Variation in USB Audio Latency
Introduction
Not all usb sound devices are made the same with respect to latency, and the difference matters quite a lot if you hope to use your audio interface for real-time effects.
This post will show two cards with widely varying latency on Linux and Jack, but many of the concepts apply to other platforms as well.
Latency is not Throughput
It’s easy to find specs associated with audio interfaces that relate to “speed”. Knowing that your audio interface supports USB3 which can transmit data at 5000mbps won’t help you evaluate latency, though, and throughput isn’t generally interesting when evaluating an audio interface.
In theory, a high-throughput interface allows you to record more simultaneous tracks at higher bit-depths and higher-sample rates. Throughput limits were important in the early days of USB1.1 interfaces, when the 12mpbs of shared throughput could only support half-a-dozen hardware channels before saturating the USB1.1 bus. Those concerns are no longer an issue with modern audio interfaces, though. USB2, USB3, Firewire, Thunderbolt, and PCI all have more than enough throughput to handle many tens of channels of simultaneous audio at the highest bit-depths and sample-rates available. Audio manufacturers also design their interfaces so that you don’t have to think about throughput by matching channel counts to the available bandwidth. Throughput specs are easy to advertise, but they just don’t matter for an audio interface.
Round-trip latency is what you need to be concerned about if you intend to use your audio interface for real-time effects or synthesis. These specs are often much harder to come by, although some manufacturers like Focusrite do advertise their best-case measured latency. There is a great deal of variation in performance with regard to latency, and it varies not just from card to card, but from computer to computer depending on what operating system you run and how it’s configured. For some applications (like podcasting) the difference almost certainly doesn’t matter. For other applications (like real-time effects) the difference is almost certainly going to be both audible and distracting. I’m no expert on psychoaccoustics, but my impression (based on reading and listening) is that ~15ms is a good rule of thumb for when audio latency becomes distracting. Even among interfaces targeted at musicians, it’s common for audio interfaces to vary between 5ms and 30ms, which means some of them induce distracting amounts latency.
Impact of Latency
- Podcasting: Non-musical voice recording can tolerate a relatively large amount of latency. I haven’t encountered any hardware that isn’t suitable for this purpose, and I wouldn’t worry about latency if this is your use-case.

━━━━━━━━━━

◆ What you need to do ◆
• a. Return, word for word, the portion of the article on USB audio latency that opens with the words containing "Latency is not" and closes with "evaluating an audio interface.".
• b. Summarize the article on USB audio latency in two sentences.
• c. Write what comes next in the article on USB audio latency, continuing after its final sentence.

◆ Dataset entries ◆
━━━━━━━━━━

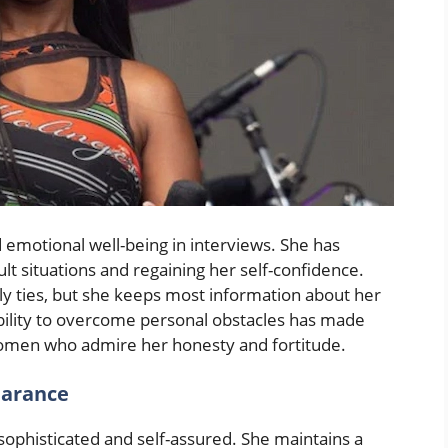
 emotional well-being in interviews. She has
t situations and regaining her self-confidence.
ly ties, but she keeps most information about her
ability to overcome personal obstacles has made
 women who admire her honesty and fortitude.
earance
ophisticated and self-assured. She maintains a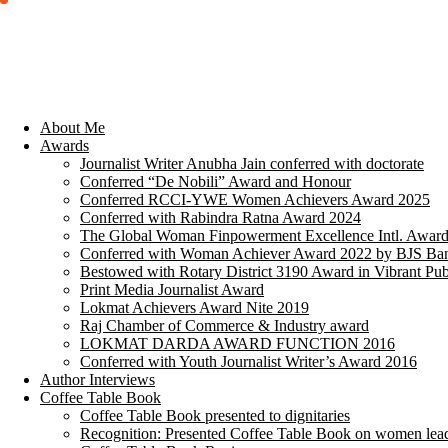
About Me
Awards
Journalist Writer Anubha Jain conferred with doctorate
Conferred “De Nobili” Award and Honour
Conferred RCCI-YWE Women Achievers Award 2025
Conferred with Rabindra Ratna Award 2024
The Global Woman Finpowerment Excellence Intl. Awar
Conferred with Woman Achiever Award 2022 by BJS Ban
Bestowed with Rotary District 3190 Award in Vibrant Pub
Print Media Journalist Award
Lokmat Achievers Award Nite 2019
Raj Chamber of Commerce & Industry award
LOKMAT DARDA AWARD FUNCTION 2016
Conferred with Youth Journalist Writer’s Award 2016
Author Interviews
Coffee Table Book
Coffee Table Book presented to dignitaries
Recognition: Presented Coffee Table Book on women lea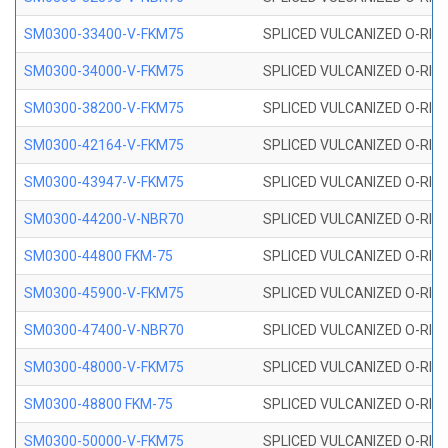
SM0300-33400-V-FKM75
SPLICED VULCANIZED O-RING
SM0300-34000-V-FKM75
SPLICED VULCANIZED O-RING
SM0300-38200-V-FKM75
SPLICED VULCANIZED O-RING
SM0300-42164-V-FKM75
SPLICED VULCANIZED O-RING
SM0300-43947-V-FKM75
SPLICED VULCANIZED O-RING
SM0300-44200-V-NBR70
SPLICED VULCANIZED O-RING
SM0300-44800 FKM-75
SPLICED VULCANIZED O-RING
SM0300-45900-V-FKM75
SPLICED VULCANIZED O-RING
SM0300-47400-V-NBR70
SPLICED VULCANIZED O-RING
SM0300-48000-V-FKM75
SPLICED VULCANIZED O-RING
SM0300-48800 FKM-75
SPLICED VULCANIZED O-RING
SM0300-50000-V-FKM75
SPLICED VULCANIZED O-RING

━━━━━━━━━━

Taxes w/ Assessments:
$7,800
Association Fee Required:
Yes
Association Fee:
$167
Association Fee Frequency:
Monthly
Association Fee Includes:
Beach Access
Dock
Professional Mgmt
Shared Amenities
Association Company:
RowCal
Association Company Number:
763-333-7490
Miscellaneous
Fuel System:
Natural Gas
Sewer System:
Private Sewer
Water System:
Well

━━━━━━━━━━

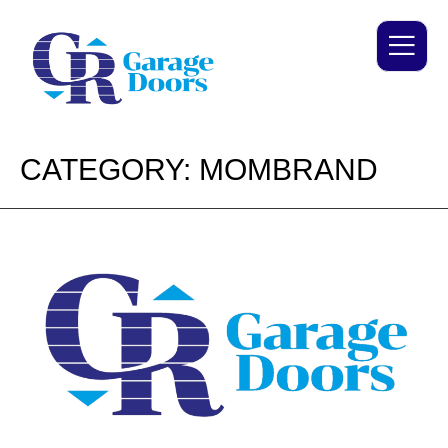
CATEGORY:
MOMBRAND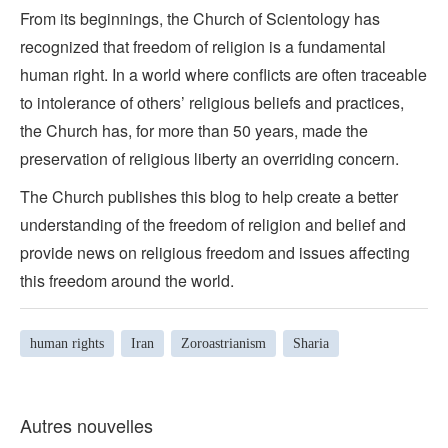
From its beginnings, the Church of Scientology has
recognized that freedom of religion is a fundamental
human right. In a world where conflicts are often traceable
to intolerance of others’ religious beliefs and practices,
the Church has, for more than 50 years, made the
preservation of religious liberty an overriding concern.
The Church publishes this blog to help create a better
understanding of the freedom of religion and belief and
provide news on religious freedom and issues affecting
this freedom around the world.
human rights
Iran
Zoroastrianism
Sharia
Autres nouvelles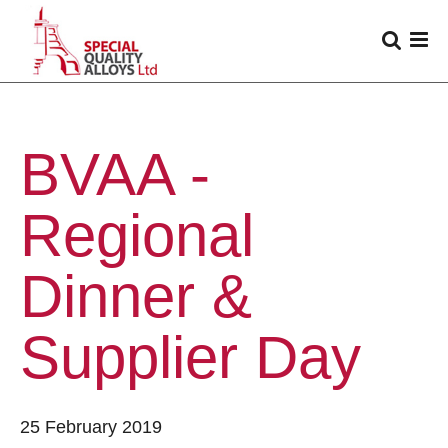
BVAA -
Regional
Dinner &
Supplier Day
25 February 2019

━━━━━━━━━━

◆ Solved tasks ◆
• a.
Latency is not Throughput
It’s easy to find specs associated with audio interfaces that relate to “speed”. Knowing that your audio interface supports USB3 which can transmit data at 5000mbps won’t help you evaluate latency, though, and throughput isn’t generally interesting when evaluating an audio interface.

• b. USB audio devices differ widely in latency, which matters for real-time effects, while throughput specs such as USB3's 5000mbps are easy to advertise but do not matter for modern audio interfaces. Round-trip latency varies by card, computer, operating system and configuration, commonly ranging from 5ms to 30ms even among interfaces for musicians, and about 15ms is offered as a rule of thumb for when latency becomes distracting.

• c.
- Real-time Effects: Playing an instrument live, routing the audio signal into your interface, processing it with plugins, and then outputting it to headphones/speakers is the most demanding use-case in terms of latency… and also the most subjective. Some musicians may not notice 20ms of latency, others might. Even the same musician might not notice when playing a pad synth with a soft attack, and then be distracted by the same latency during a piano part. If your hardware isn’t capable of achieving sub-20ms latency, it’s likely you’ll hit some situation where someone notices and is distracted. Not all USB interfaces are capable of hitting that bar (probably most fail at it).
- Soft-synths: Synthesis has an advantage over real-time effects in that it is effected only by output latency, and is not effected by audio input latency. While soft-synths are subject to midi-input latency when played from an external midi-based controller, that latency is usually much less than audio input latency. Interfaces with 25ms-30ms of round-trip latency as measured by jack_iodelay may still be able to achieve consistently acceptable latency for soft-synths.
- Multi-Track Music Recording: When overdubbing multiple audio
tracks, you often end up wanting to do soft-synths or real-time
effects, in which case the above advice applies. For more basic
multi-track recording, you can:
- Monitor input directly (many interfaces have a direct/hardware monitoring switch or dial, or you can use an external mixer).
- Have Jack compensate output timings based on the end-to-end round-trip latency measured by jack_io_delay. See the Ardour Manual and this Ardour Community Thread for details.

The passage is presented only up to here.